Coffret hommage au 25ème anniversaire de la mort du ténor
Mario del Monaco
 

« Il favoloso Del Monaco »


Airs d'opéra de Giuseppe Verdi (1813-1901)
Otello, Macbeth, Luisa Miller, La Traviata, Aida, Rigoletto, Ernani, Un ballo in maschera, La forza del destino, Il Trovatore

Airs d'opéra de Giacomo Puccini (1858-1924)
Manon Lescaut, La Bohème, Tosca, Madama Butterfly,
La Fanciulla del west, Il Tabarro, Turandot.
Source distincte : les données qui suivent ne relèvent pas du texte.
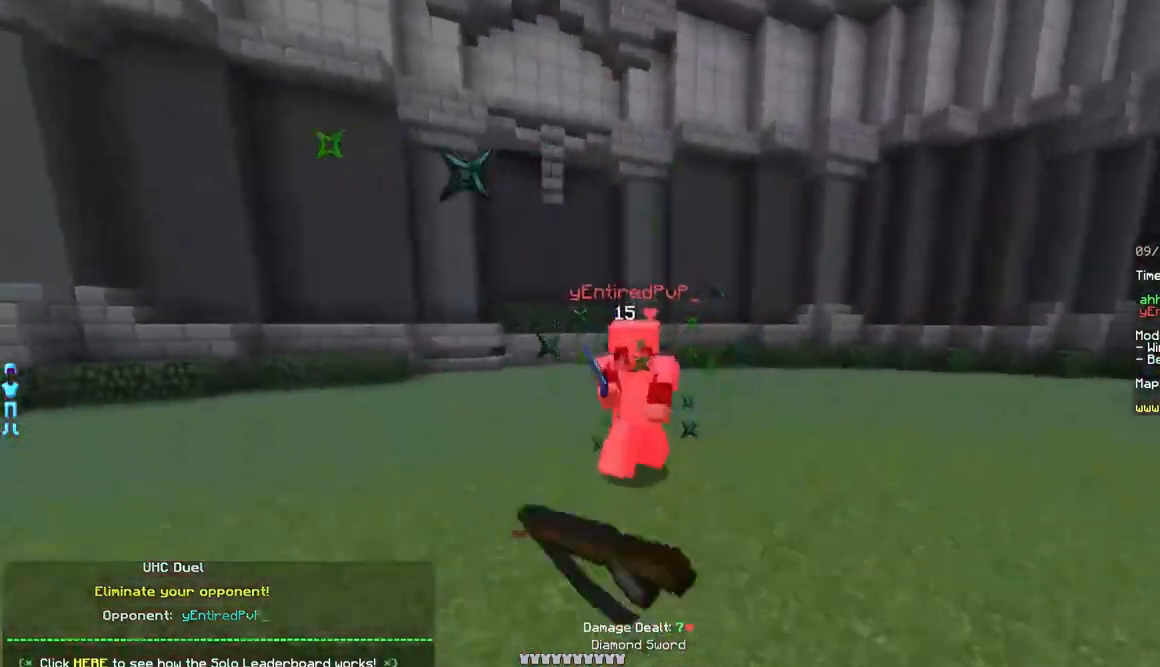
{"keys": ["d", "w"], "mouse": ["right"], "events": [[50, "mouse_right", "down"], [100, "mouse_right", "up"], [200, "mouse_left", "down"], [350, "mouse_left", "up"], [400, "mouse_left", "down"], [450, "mouse_left", "up"], [500, "mouse_right", "down"]]}
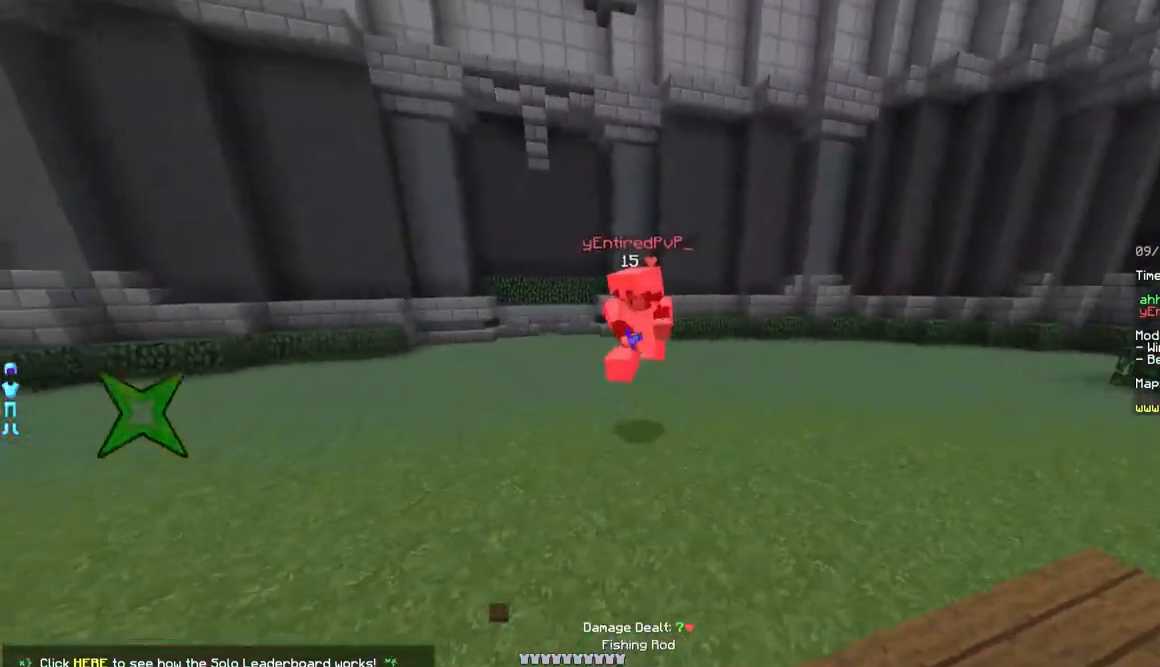
{"keys": ["w"], "mouse": ["left"], "events": [[50, "d", "up"], [50, "mouse_right", "up"], [150, "mouse_left", "down"], [150, "mouse_right", "down"], [250, "mouse_left", "up"], [250, "mouse_right", "up"], [300, "mouse_left", "down"], [400, "mouse_left", "up"], [450, "mouse_left", "down"]]}
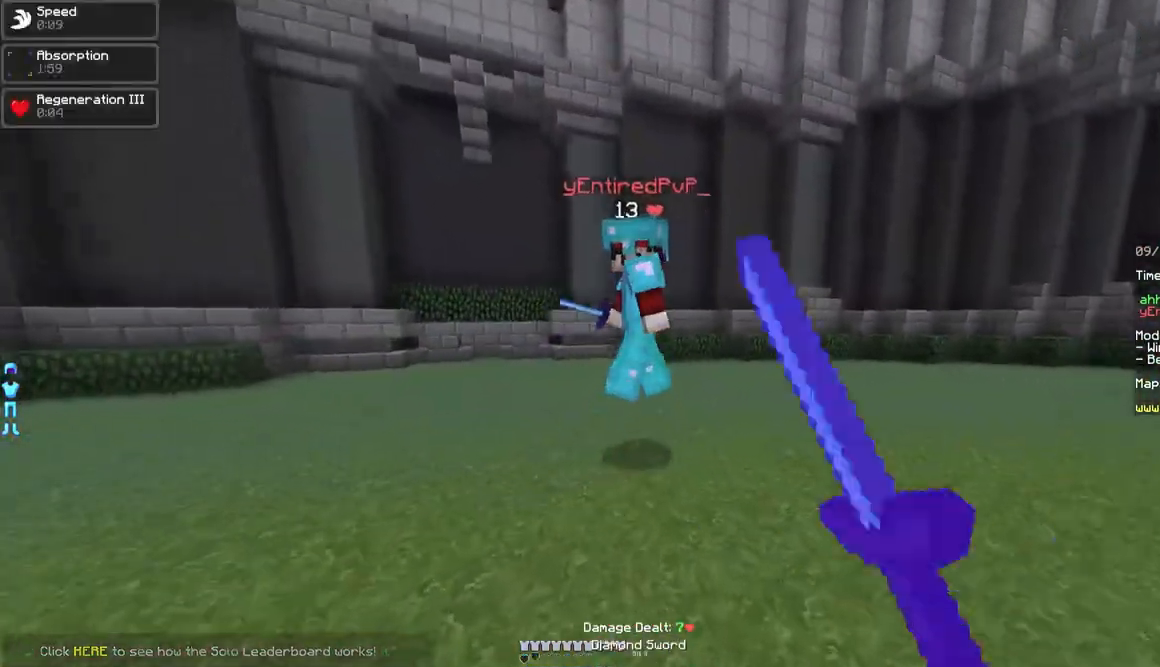
{"keys": ["d"], "mouse": [], "events": [[50, "mouse_left", "up"], [150, "mouse_left", "down"], [200, "a", "down"], [200, "mouse_left", "up"], [250, "mouse_left", "down"], [300, "mouse_left", "up"], [350, "mouse_left", "down"], [400, "a", "up"], [400, "d", "down"], [400, "mouse_left", "up"], [450, "mouse_left", "down"], [450, "w", "up"], [483, "mouse_left", "up"]]}
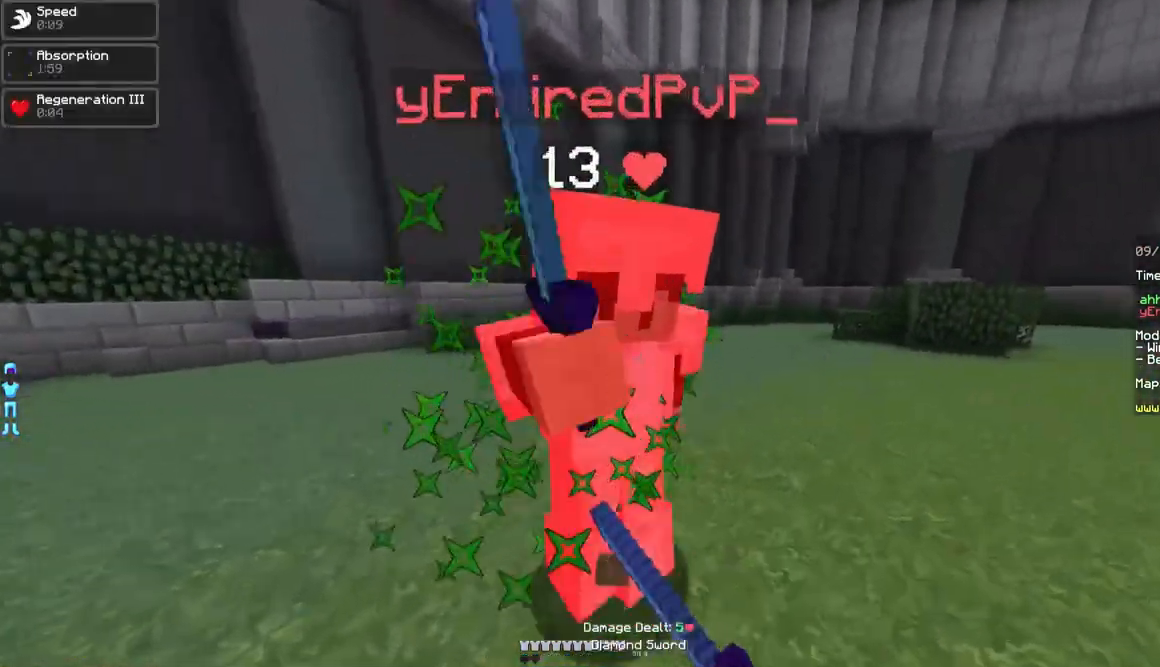
{"keys": ["d", "w"], "mouse": ["left"], "events": [[33, "mouse_left", "down"], [100, "mouse_left", "up"], [100, "w", "down"], [150, "mouse_left", "down"], [200, "mouse_left", "up"], [250, "mouse_left", "down"], [300, "mouse_left", "up"], [350, "mouse_left", "down"], [450, "mouse_left", "up"], [500, "mouse_left", "down"]]}
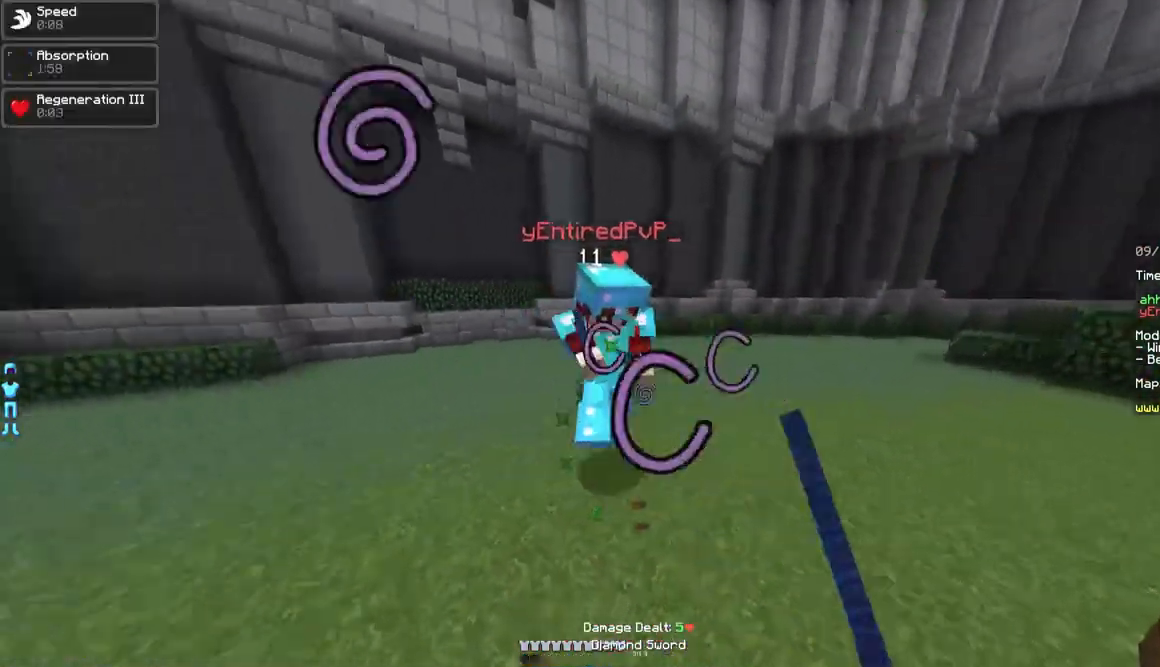
{"keys": ["d", "w"], "mouse": ["left"], "events": [[50, "mouse_left", "up"], [100, "mouse_left", "down"], [150, "mouse_left", "up"], [200, "mouse_right", "down"], [300, "mouse_right", "up"], [400, "mouse_left", "down"]]}
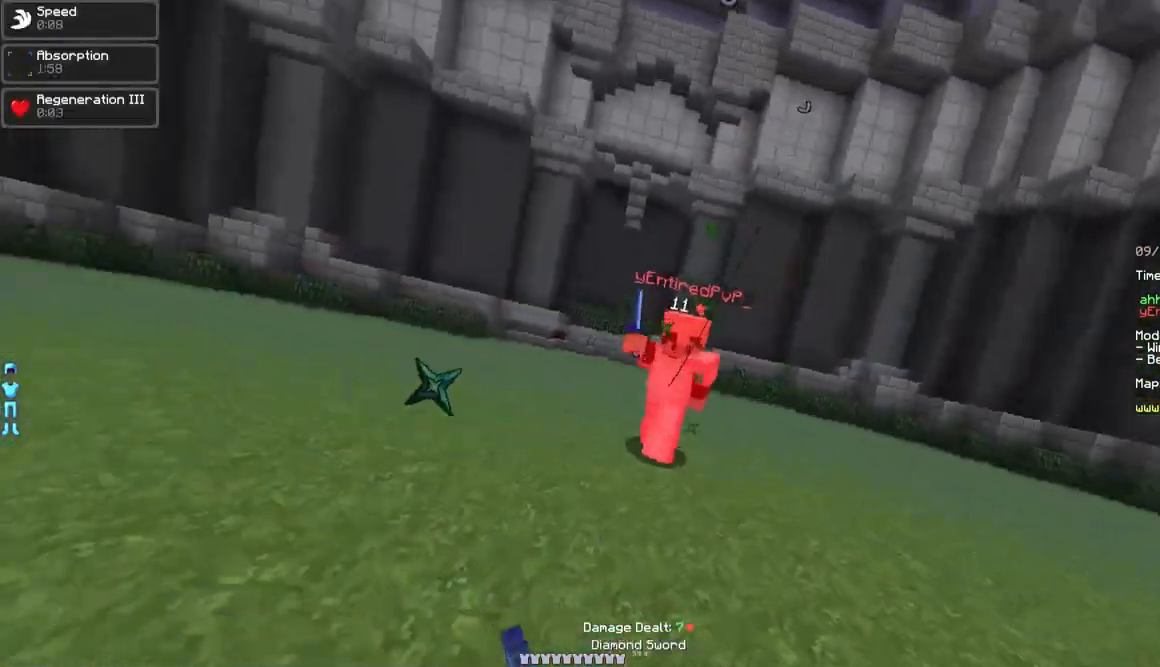
{"keys": ["w"], "mouse": ["left"], "events": [[50, "mouse_left", "up"], [150, "d", "up"], [200, "w", "up"], [267, "mouse_right", "down"], [300, "mouse_right", "up"], [350, "mouse_right", "down"], [400, "mouse_right", "up"], [400, "w", "down"], [500, "mouse_left", "down"]]}
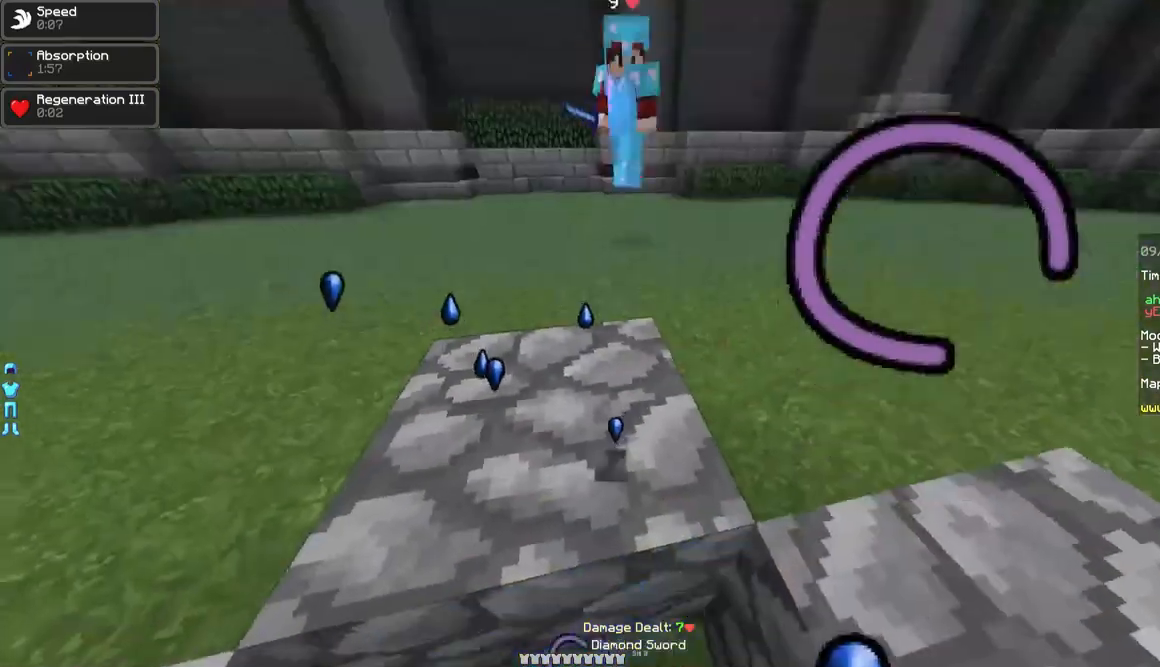
{"keys": ["w"], "mouse": [], "events": [[200, "mouse_left", "up"], [250, "mouse_left", "down"], [300, "a", "down"], [300, "mouse_left", "up"], [400, "a", "up"]]}
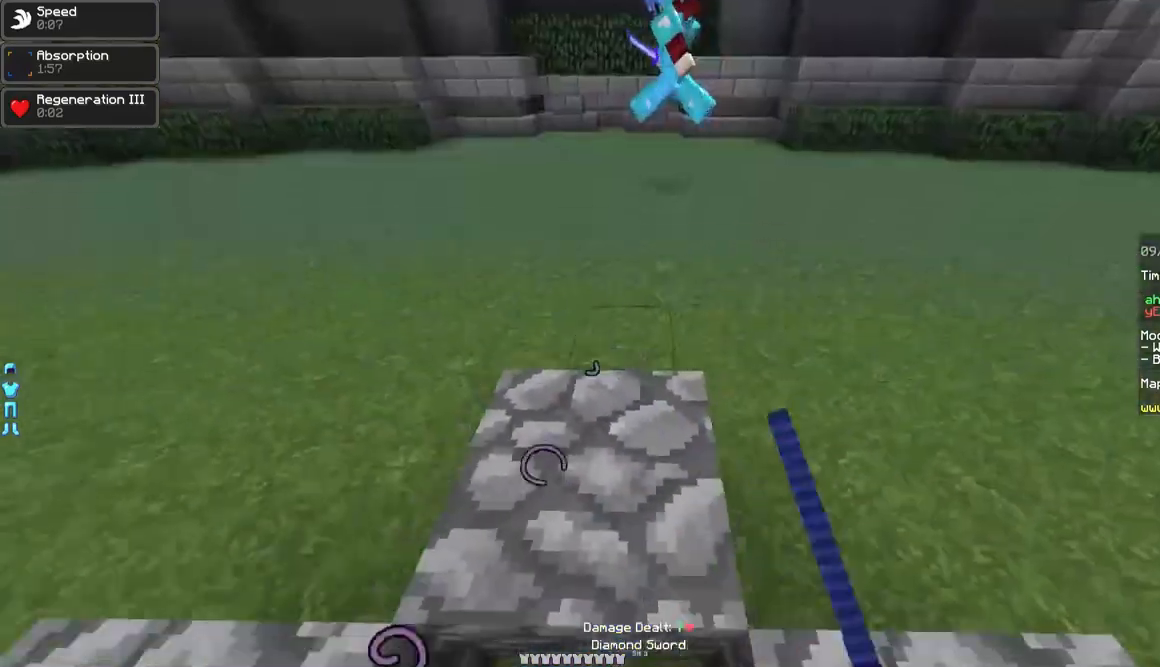
{"keys": ["w"], "mouse": [], "events": [[100, "d", "down"], [200, "d", "up"], [200, "mouse_right", "down"], [300, "mouse_right", "up"]]}
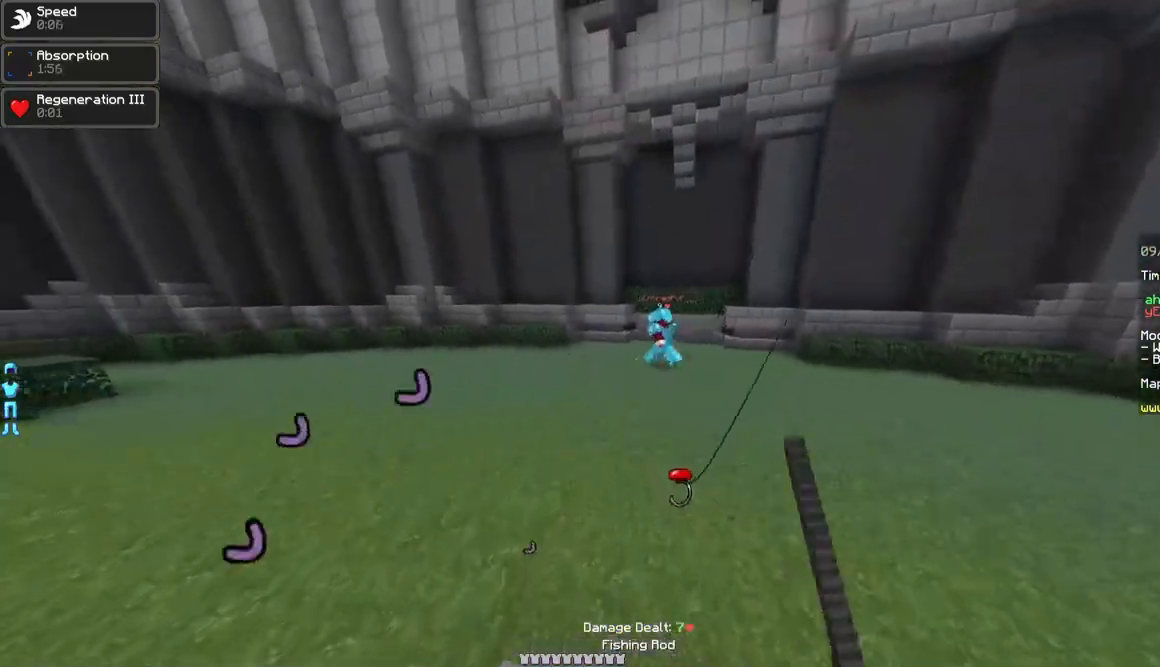
{"keys": ["a", "w"], "mouse": [], "events": [[150, "mouse_right", "down"], [200, "mouse_right", "up"], [250, "mouse_right", "down"], [350, "a", "down"], [350, "mouse_right", "up"]]}
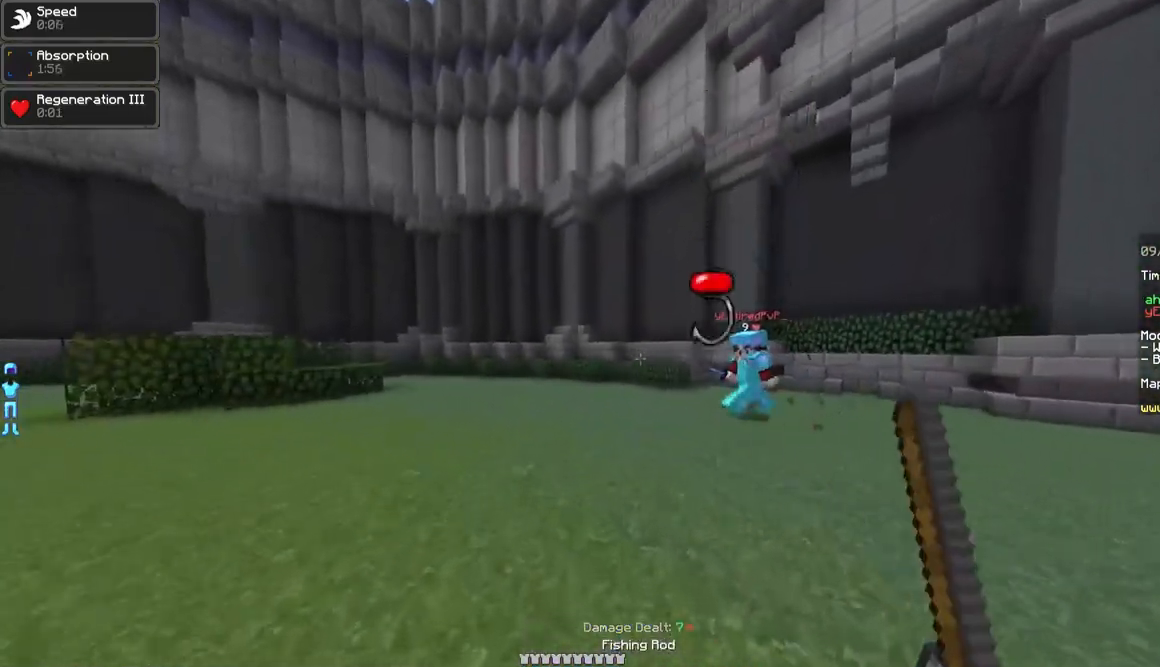
{"keys": ["d", "w"], "mouse": [], "events": [[250, "a", "up"], [250, "mouse_right", "down"], [300, "mouse_right", "up"], [400, "d", "down"], [400, "mouse_left", "down"], [450, "mouse_left", "up"]]}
Airs d'opéra de Arrigo Boito (Mefistofele), de Amilcare Ponchielli (La Gioconda), de Pietro Mascagni (Cavalleria rusticana, Isabeau), Ruggero Leoncavallo (I Pagliacci, La Bohème), de Umberto Giordano (Andrea Chenier, Fedora), de Francesco Cilea (Adriana Lecouvreur), de Ricccardo Zandonai (Francesca da Rimini, Giulietta e Romeo), de Vincenzo Bellini (Norma), de Alfredo Catalani (Loreley, La Wally), de Georges Bizet (Carmen), de Jules Massenet (Le Cid), de Richard Wagner (Lohengrin), de Leonard Bernstein (West side story).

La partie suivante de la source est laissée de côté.